There are different kind of features, for instance in images, we use the raw pixel values to train models, while for audio, we might encode the data first and it is similar in the domain of text. Usually the features are not hierarchical, but only the labels to describe the data. For instance, different kind of animals, cars, furniture and so forth. In our case, we have a feature hierarchy of three levels: keywords, themes and genres. This can be compared to images of digits. First, we have the raw pixels (keywords), then we have edges and finally the whole digits (genres). The major problem is that in the case of digits, we can learn those layers, while in our case, we already have those data explicitly as hand-crafted features.
That means each layer represents knowledge at a different scale, where each layer is less abstract and more concrete than the previous one. For example, two movies with the genre ‘action’, can be only compared at a very high level. Those two share definitely more topics than an ‘action’ and a ‘horror’ movie but beyond this, there is not much we can say about similarities.
The next layer -the themes- is adding a lot of more information which makes a comparison at a lower level already very precise. Again, we consider two ‘action’ movies and the themes of both movies have an overlapping theme, named ‘zombies’. With the genres and the themes, we can already train a good classifier to predict the preferences of users at a coarse level.

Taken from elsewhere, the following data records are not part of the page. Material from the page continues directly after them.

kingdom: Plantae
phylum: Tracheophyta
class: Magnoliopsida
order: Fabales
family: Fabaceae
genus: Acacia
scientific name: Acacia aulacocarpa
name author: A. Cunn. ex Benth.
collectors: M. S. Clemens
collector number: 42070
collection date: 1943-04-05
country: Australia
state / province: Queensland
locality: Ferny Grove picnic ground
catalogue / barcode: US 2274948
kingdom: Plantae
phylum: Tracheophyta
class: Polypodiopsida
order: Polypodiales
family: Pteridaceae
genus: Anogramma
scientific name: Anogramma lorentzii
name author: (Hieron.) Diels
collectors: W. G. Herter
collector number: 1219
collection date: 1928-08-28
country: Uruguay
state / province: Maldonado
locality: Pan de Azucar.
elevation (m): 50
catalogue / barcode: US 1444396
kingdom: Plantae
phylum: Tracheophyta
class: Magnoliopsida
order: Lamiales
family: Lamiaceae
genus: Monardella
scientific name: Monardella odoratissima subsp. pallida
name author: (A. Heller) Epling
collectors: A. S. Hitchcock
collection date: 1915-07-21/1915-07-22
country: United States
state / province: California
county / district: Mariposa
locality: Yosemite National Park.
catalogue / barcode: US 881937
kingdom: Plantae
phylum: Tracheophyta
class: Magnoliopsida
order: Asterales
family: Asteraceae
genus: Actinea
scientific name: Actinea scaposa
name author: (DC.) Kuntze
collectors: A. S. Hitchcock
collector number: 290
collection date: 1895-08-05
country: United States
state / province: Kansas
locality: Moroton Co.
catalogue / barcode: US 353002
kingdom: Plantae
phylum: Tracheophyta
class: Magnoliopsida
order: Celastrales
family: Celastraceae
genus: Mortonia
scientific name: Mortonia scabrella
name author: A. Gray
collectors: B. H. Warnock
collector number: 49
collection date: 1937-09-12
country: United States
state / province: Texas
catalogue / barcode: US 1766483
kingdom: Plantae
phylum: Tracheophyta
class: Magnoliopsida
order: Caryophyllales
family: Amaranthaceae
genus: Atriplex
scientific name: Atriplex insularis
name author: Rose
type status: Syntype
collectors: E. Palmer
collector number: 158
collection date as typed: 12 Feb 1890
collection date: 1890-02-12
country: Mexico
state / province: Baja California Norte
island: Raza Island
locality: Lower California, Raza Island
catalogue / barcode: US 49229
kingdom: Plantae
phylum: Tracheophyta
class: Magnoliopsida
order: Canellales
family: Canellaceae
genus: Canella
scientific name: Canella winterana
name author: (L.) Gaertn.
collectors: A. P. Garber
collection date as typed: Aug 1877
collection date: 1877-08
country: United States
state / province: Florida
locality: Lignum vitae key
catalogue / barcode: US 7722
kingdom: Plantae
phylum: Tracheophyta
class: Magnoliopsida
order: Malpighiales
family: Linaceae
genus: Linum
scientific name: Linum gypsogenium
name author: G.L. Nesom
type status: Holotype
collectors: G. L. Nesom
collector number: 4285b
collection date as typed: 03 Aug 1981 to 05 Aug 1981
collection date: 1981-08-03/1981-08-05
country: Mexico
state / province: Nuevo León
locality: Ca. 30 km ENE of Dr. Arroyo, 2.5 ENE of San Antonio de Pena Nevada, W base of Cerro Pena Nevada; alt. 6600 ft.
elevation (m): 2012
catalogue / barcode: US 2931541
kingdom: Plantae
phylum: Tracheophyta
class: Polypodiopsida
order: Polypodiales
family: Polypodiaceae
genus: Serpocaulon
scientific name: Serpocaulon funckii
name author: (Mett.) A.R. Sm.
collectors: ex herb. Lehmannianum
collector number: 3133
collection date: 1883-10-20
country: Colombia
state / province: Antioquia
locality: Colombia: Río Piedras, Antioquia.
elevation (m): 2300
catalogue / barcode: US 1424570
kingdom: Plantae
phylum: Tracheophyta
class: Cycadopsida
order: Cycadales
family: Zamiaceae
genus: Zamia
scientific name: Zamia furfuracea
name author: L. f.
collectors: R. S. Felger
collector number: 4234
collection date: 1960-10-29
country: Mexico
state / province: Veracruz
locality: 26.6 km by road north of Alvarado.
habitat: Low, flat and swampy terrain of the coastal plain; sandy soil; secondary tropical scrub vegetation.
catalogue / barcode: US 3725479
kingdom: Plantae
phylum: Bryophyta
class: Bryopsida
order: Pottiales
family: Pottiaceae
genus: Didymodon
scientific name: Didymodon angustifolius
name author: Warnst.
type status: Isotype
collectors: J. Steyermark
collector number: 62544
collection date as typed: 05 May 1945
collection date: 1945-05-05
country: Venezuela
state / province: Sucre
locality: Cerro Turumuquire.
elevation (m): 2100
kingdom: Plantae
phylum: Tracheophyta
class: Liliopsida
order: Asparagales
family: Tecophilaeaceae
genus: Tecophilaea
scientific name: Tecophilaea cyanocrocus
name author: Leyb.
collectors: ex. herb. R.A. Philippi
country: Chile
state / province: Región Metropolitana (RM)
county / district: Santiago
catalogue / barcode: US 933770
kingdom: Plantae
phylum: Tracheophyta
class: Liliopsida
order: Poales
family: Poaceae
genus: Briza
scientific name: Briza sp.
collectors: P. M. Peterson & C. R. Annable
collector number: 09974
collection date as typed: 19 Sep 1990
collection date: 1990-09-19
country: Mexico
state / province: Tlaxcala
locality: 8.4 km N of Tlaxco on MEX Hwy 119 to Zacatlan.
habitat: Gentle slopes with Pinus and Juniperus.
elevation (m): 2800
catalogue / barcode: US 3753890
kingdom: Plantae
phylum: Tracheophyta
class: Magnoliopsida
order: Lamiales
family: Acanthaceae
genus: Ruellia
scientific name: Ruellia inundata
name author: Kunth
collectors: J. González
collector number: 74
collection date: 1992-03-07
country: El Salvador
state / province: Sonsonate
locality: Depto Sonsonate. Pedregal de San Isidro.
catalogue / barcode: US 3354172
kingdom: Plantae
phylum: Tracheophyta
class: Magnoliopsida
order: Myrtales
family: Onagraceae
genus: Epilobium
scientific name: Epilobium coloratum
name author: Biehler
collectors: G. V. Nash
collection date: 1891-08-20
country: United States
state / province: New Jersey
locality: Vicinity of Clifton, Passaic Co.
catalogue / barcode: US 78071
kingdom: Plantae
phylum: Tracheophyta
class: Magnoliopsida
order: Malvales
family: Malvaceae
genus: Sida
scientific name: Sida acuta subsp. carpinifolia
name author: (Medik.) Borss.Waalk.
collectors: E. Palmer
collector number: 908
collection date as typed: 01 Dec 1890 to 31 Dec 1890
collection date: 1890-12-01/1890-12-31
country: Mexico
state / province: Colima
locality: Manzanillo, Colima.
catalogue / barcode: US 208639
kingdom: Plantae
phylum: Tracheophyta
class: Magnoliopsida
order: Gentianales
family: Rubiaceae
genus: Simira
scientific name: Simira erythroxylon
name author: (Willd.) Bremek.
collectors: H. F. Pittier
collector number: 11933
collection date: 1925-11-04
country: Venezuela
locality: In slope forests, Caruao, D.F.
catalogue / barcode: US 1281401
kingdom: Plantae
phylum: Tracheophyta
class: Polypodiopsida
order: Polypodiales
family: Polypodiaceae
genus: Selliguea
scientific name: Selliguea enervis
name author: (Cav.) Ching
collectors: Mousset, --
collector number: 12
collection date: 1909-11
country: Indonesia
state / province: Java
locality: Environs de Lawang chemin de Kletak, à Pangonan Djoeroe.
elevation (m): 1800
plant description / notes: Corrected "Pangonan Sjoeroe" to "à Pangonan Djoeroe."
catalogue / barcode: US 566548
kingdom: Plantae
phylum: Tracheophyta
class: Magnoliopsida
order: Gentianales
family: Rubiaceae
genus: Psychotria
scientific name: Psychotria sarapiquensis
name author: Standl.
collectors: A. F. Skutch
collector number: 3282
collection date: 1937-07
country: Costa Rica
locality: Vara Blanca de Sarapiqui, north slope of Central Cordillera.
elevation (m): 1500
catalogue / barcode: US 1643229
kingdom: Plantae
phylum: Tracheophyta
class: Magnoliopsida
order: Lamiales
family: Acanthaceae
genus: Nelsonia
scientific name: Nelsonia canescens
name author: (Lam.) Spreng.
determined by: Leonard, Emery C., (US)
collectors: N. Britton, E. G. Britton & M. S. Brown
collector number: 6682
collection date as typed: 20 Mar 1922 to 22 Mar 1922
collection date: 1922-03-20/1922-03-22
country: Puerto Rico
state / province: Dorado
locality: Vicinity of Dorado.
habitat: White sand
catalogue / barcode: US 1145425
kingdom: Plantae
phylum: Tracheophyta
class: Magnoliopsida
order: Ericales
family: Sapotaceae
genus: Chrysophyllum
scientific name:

Here, it is important to consider both levels, because it might be possible that a user likes ‘action’ and ‘zombies’ but not ‘romance’ and ‘zombies’ and for a coarse classification that is all information we need. Further details, like if the movie is also about a treasure hunt where the protagonists are attacked by hordes of zombies, are also important, but those features are more useful to rank the non-rejected movies to order them by a score.
In other words, the idea we follow is something like ‘reject often, reject early’. With this approach, we can filter out already a large portion of movies in the first layer and so forth, like for instance, ‘mystery’ and ‘romance’. Of course a clear-cut is not always possible, but since some genres and/or themes are very distinctive, we have a good chance to reject a lot of movies very early. However, a major drawback is the fact that we need a subset of these features to train the final model. To be more specific, to train a classifier on the genres, we need some features and those features have to be from one of the given layers, usually the keyword layer, because it carries the most information. It is a classical chicken-egg-problem.